Sebagai seorang guru yang inspiratif tentu
kita tak boleh puas hanya dengan satu model pembelajaran. Bahkan,
seandainya model pembelajaran itu kita anggap sangat memuaskan, kita
harus senantiasa mencari dan menerapkan model pembelajaran yang baru.
Tentu
saja, cara semacam itu penuh resiko karena tidak semua model
pembelajaran yang kita tawarkan dapat memuaskan dan menyenangkan. Namun,
dengan keberanian mencoba, kita menjadi tahu kelebihan dan kelemahan
metode mengajar kita..
G. Menjadi Teladan
Dalam filsofofi
jawa dikatakan bahwa guru merupakan akronim dari kata digugu (diyakini)

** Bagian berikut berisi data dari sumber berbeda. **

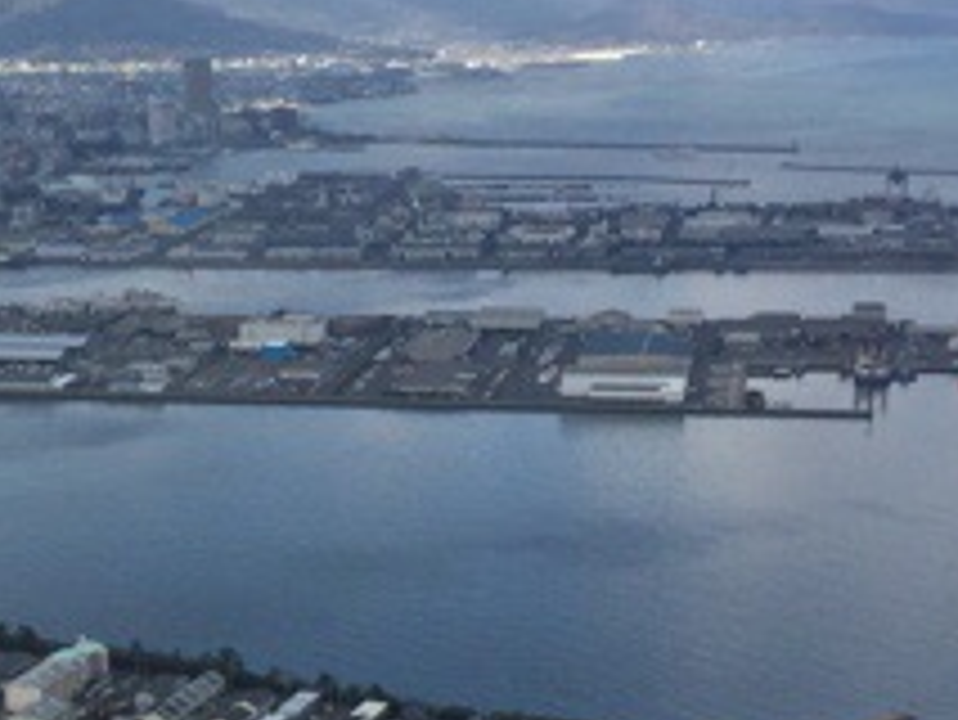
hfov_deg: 20.4
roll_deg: -0.2
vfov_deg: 15.9
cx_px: -9
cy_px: 468
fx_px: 2575
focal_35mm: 93
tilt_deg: -11.2
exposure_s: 1/905
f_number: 2.4
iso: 25
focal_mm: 3.3
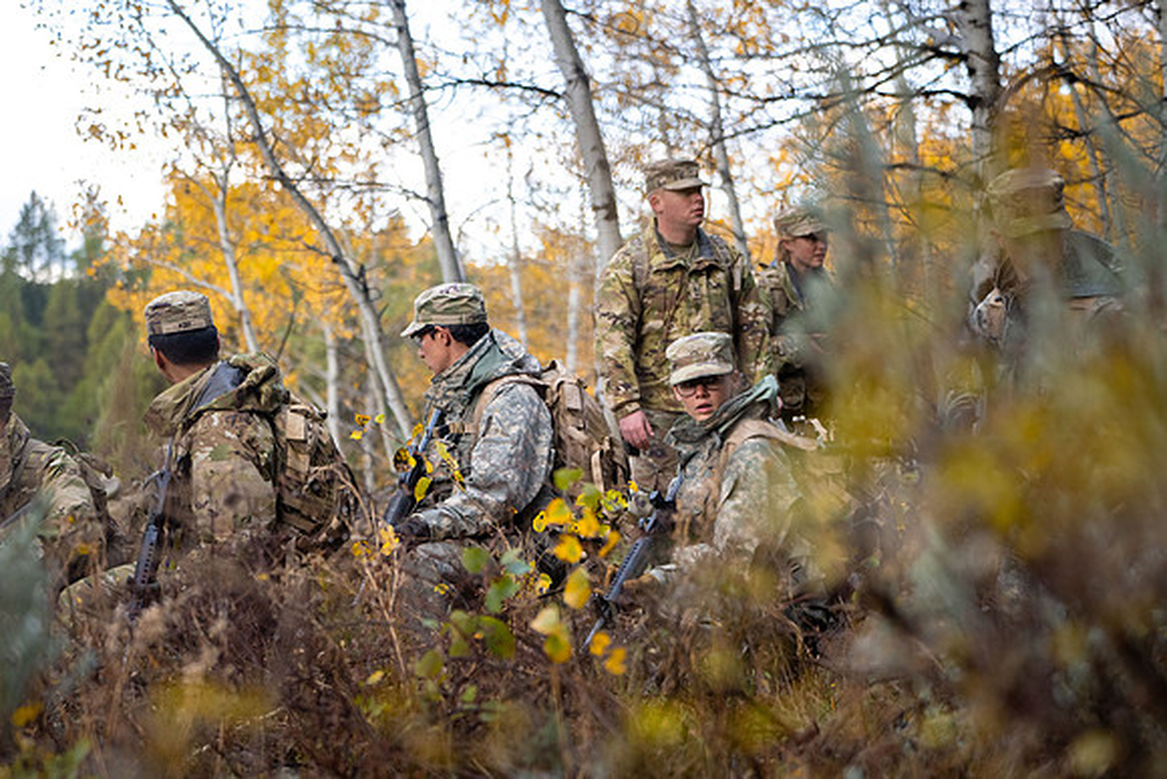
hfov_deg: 25.7
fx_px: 2561
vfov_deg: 17.3
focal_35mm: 79
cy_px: 390
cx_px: 584
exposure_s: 1/800
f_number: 2.8
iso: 1000
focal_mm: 79
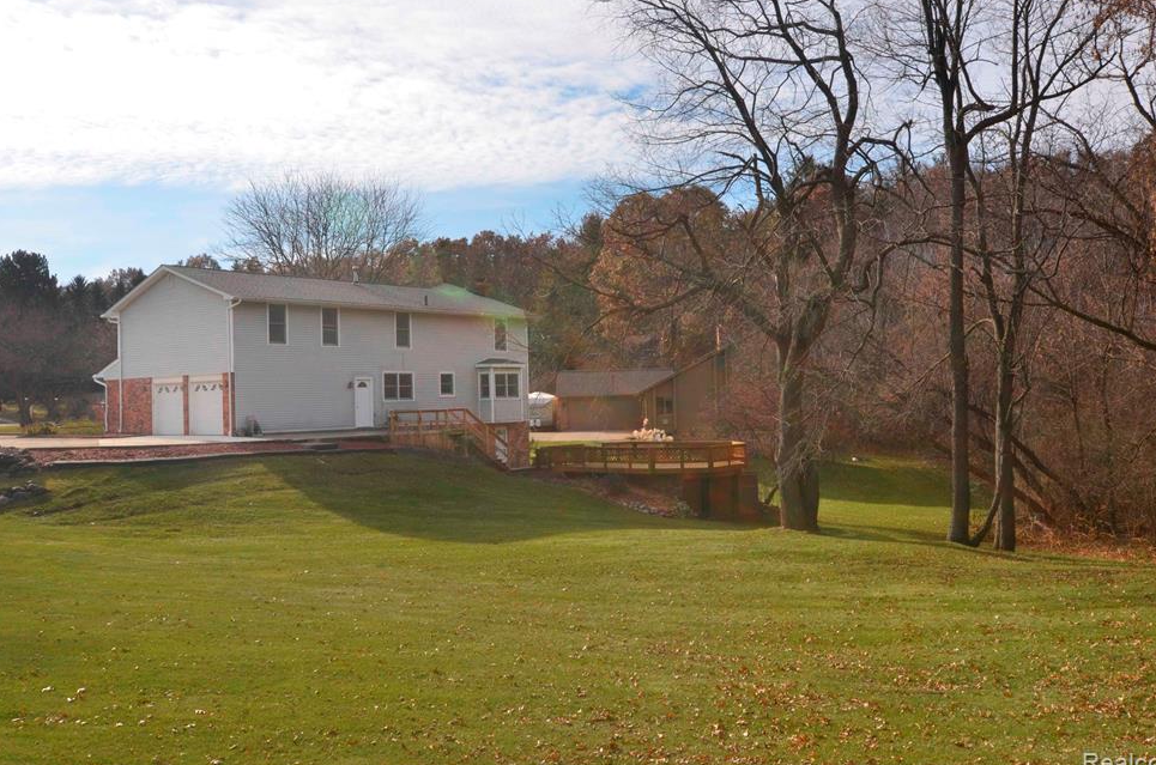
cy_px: 376
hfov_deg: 54.5
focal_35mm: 35
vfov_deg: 37.7
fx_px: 1121
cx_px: 591
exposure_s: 1/250
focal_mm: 22
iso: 320
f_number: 14
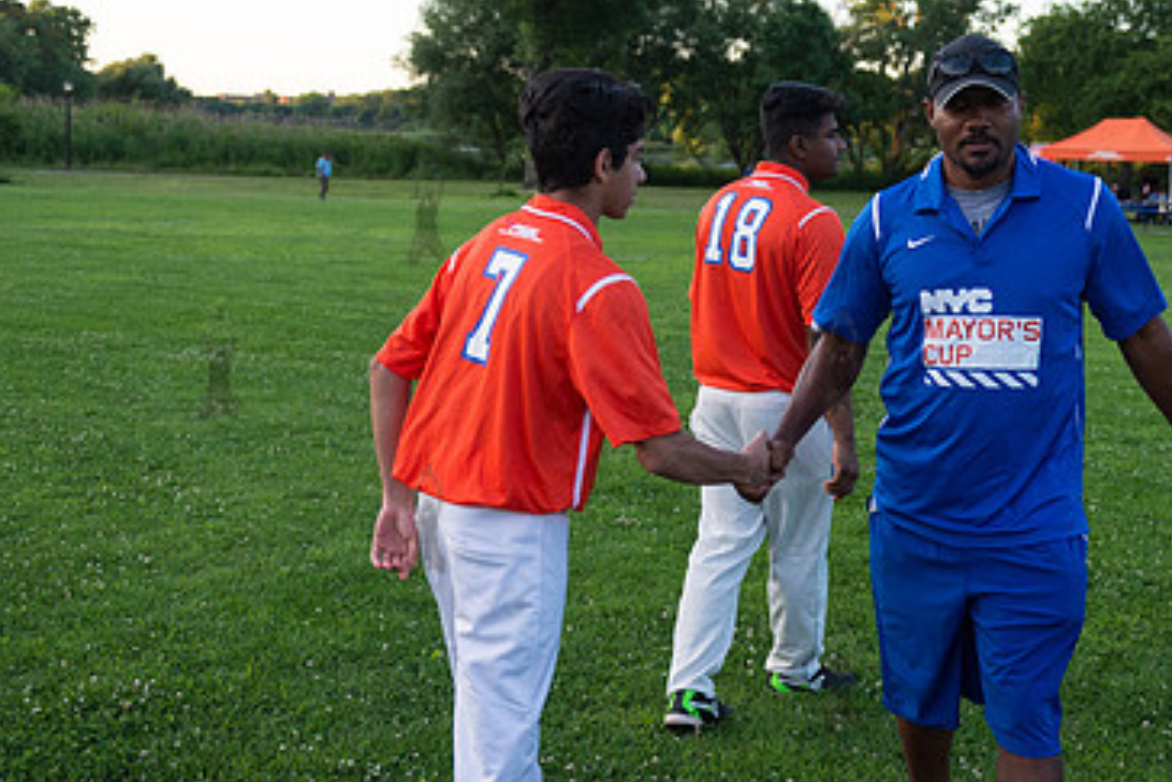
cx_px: 840
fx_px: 1661
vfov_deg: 26.5
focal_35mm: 51
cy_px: 362
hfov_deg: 38.1
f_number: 2.8
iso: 1600
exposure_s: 1/2000
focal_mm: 32
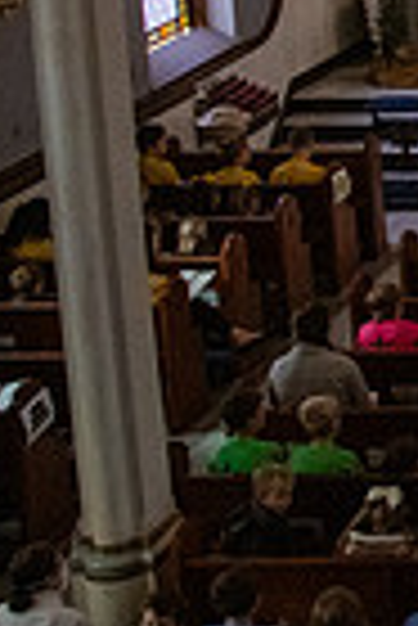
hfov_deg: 9.4
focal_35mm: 117
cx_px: 1236
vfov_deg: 16.5
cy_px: -182
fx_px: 2033
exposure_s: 1/80
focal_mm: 28
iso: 4000
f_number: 11
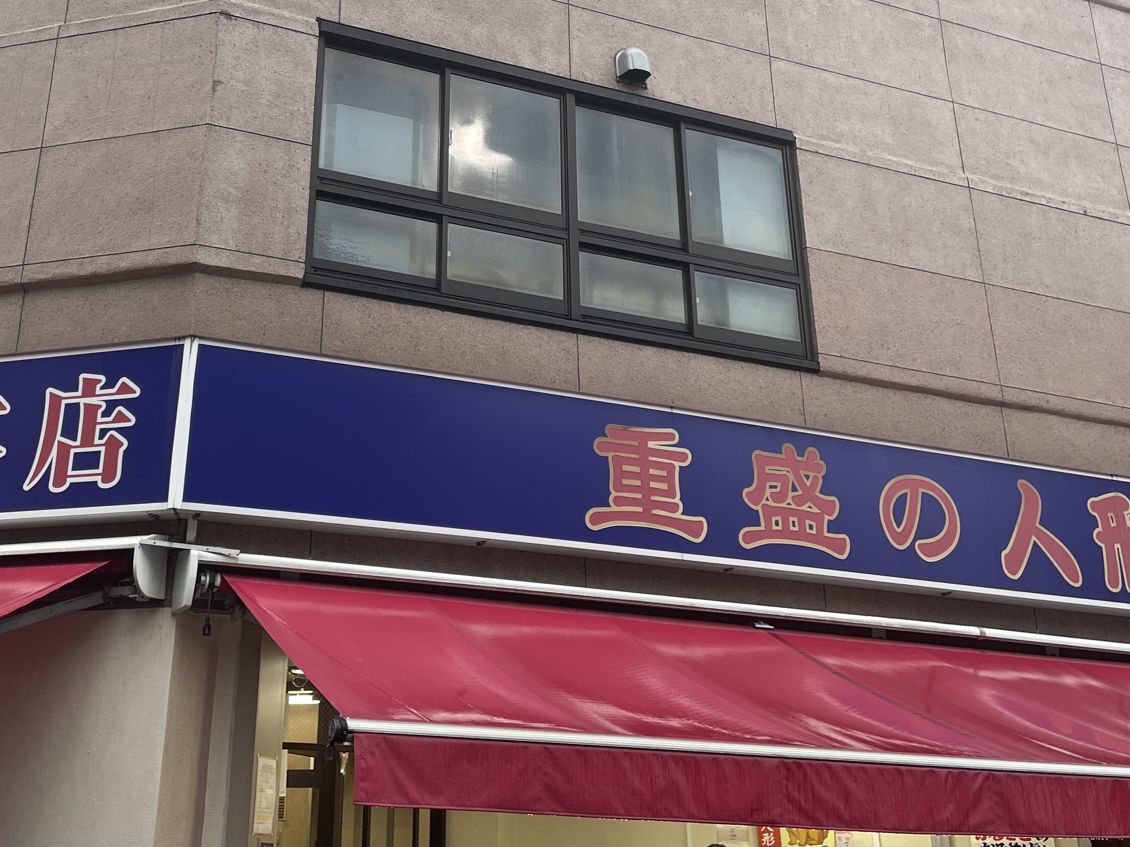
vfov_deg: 32.0
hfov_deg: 42.7
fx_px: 1436
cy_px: 175
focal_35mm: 44
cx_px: 452
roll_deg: -0.9
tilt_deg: +25.2
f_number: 1.6
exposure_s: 1/146
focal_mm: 4.2
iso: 32
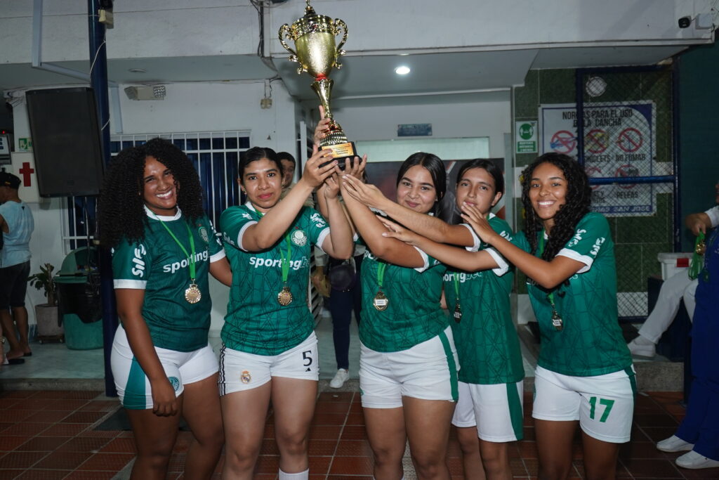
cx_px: 360
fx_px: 679
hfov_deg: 55.8
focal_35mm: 34
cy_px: 240
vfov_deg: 38.9
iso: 800
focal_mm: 23
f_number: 4.5
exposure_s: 1/60
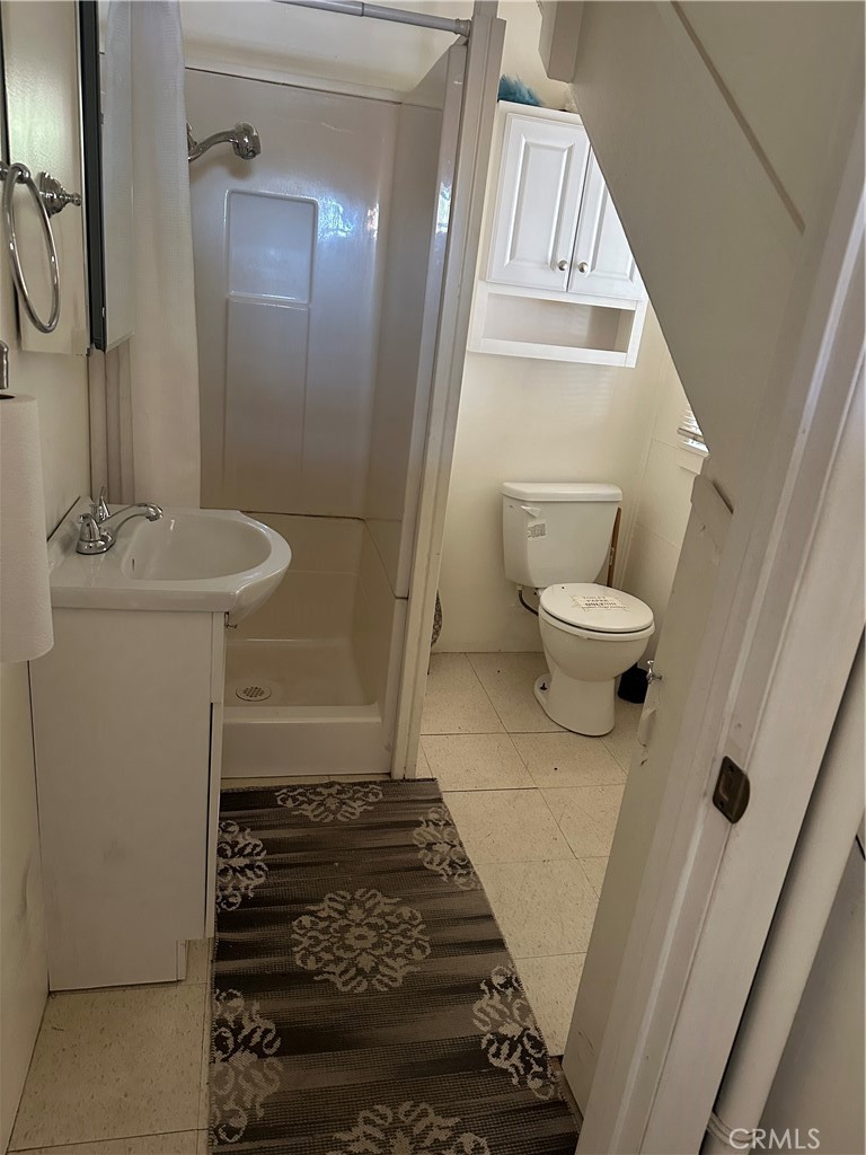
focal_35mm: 24
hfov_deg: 56.8
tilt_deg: -20.2
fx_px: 801
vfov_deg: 71.6
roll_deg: -7.8
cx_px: 433
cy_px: 578
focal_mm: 6.86
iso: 500
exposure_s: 1/60
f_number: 1.78
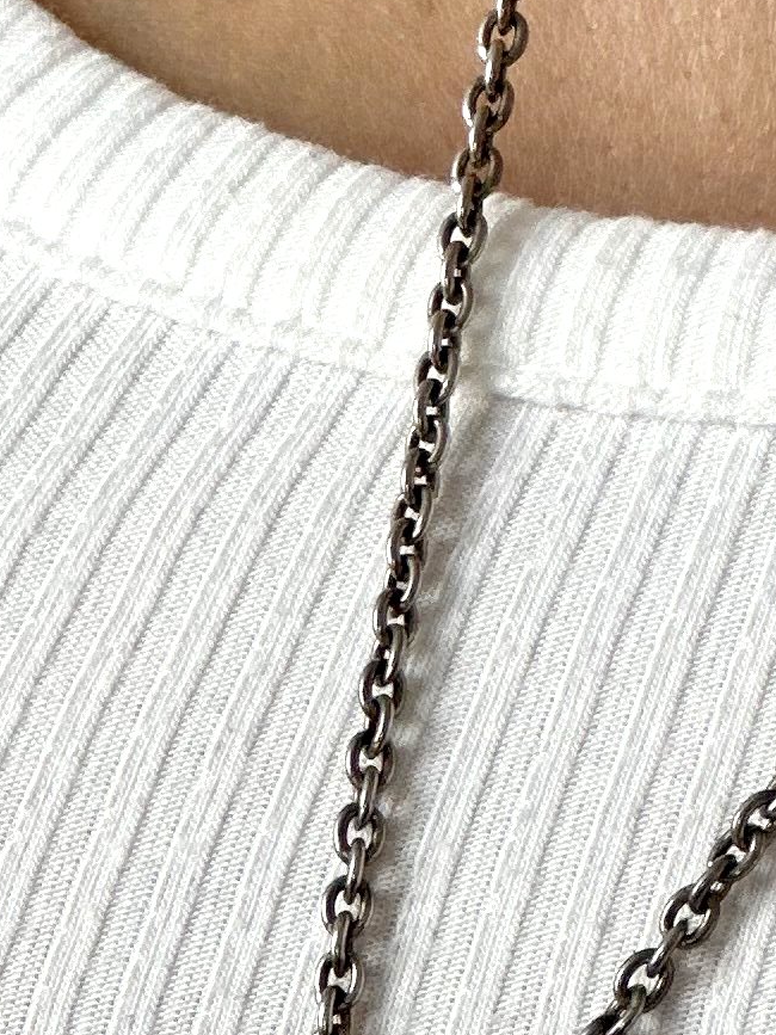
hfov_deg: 4.1
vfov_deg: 5.5
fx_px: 10703
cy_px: 79
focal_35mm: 358
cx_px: 1006
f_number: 2.8
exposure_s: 1/121
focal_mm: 9
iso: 50
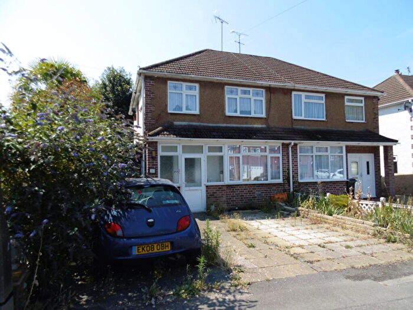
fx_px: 262
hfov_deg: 76.4
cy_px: 155
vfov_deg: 61.1
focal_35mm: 22
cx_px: 206
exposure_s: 1/800
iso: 100
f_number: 3
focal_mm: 4
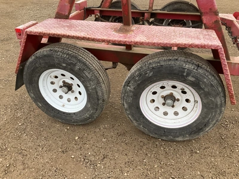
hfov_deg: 61.7
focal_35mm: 29
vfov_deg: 48.2
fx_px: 200
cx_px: 120
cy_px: 90
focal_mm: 3
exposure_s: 1/122
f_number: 1.8
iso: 50
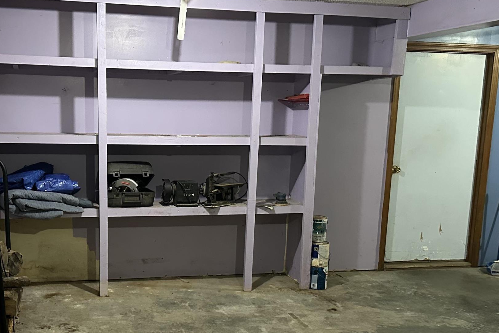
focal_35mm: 47
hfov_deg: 41.4
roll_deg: -1.3
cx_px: 168
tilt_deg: -9.1
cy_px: 237
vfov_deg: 28.3
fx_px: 651
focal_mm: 6.86
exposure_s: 1/60
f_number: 1.78
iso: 800
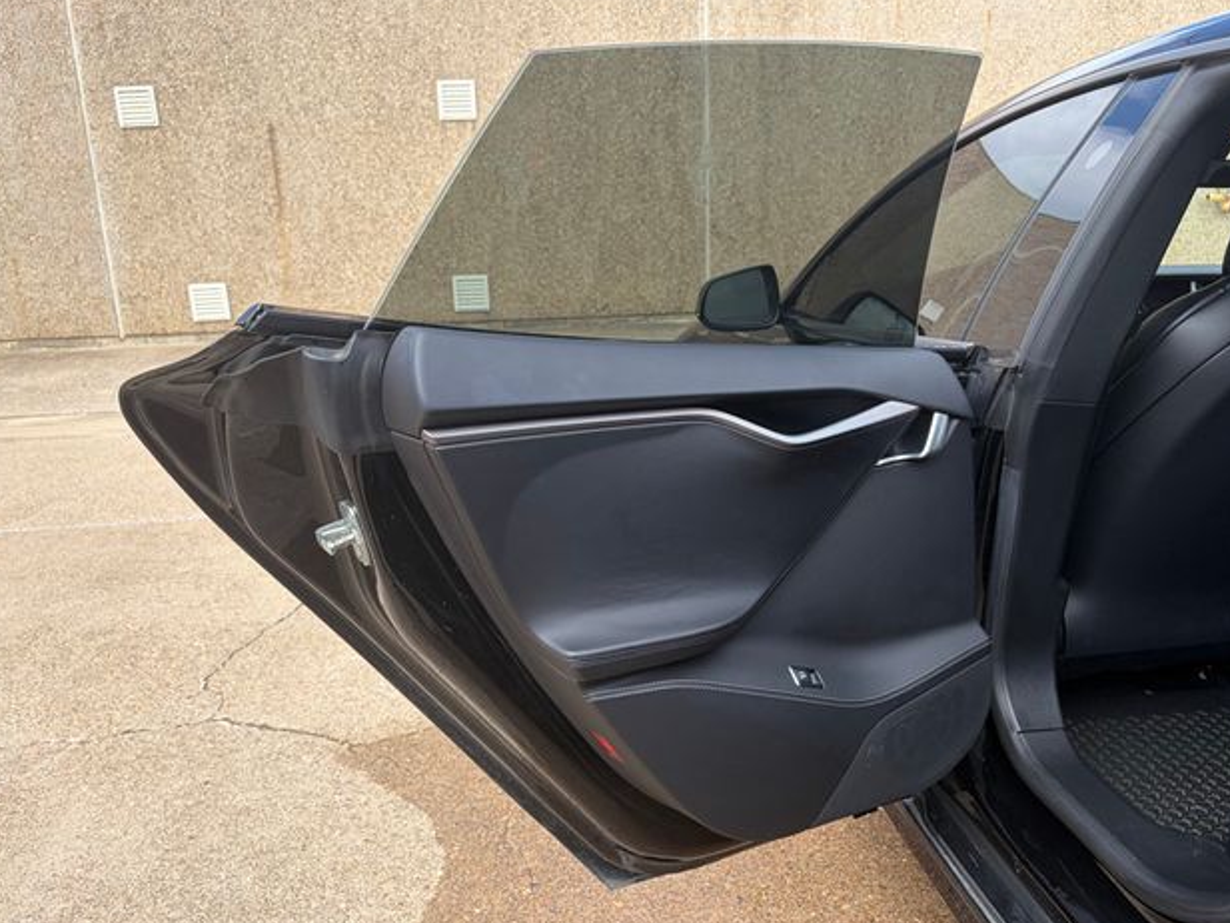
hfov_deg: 65.3
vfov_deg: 51.4
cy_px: 458
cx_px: 615
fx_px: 959
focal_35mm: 27
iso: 50
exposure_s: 1/1081
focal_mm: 5.96
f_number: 1.6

dan ditiru (dicontoh). Segala perkataan dan tindakan guru akan selalu
menjadi pusat perhatian siswa. Dan entah disadari atau tidak semua yang
dilakukan guru akan mudah ditiru oleh siswa.
Demikian dahsyatnya
pengaruh guru maka kita harus senantiasa menjaga kontempalsi diri atas
segala hal yang telah dipebuat. Jangan sampai terjadi perilaku buruk
kita menjadi potret yang akan ditiru oleh siswa.
Niat menjadi
guru teladan bukanlah sesuatu yang muluk, tetapi memang sebuah
kewajiban. Niat tersebut akan menjadi penerang langkah hati kita dan
pendorong semangat kita. Yakinkan dalam segala gerak langkah kita bahwa
kita akan menjadi teladan bagi siswa dan lingkungan kerja.
Menjadi
teladan memang bukan hal mudah karena secara manusiawi kita pasti
memiliki kekhilafan. Akan tetapi yang penting kita lakukan adalah
kejujuran untuk mengakui kesalahan kita dan berupaya untuk
memperbaikinya. Dengan cara semacam ini kita akan tampil secara wajar
dan orang lain pun akan melihatya secara utuh.
DAFTAR PUSTAKA
1.
Acep Yonni dan Sri Rahayu Yunus, (2011). Begini Cara Menjadi Guru
Inspiratif & Disenangi Siswa. Pustaka Widyatama. yogyakarta
2.. Abdullah Munir, (2010). Super Teacher. PT. Bintang Pustaka Abadi. Yogyakarta.
3. Dale Carnegie. (1979). Cara Mencari Kawan dan Mempengaruhi Orang . Percetakan Offset Gunung Jati. Jakarta.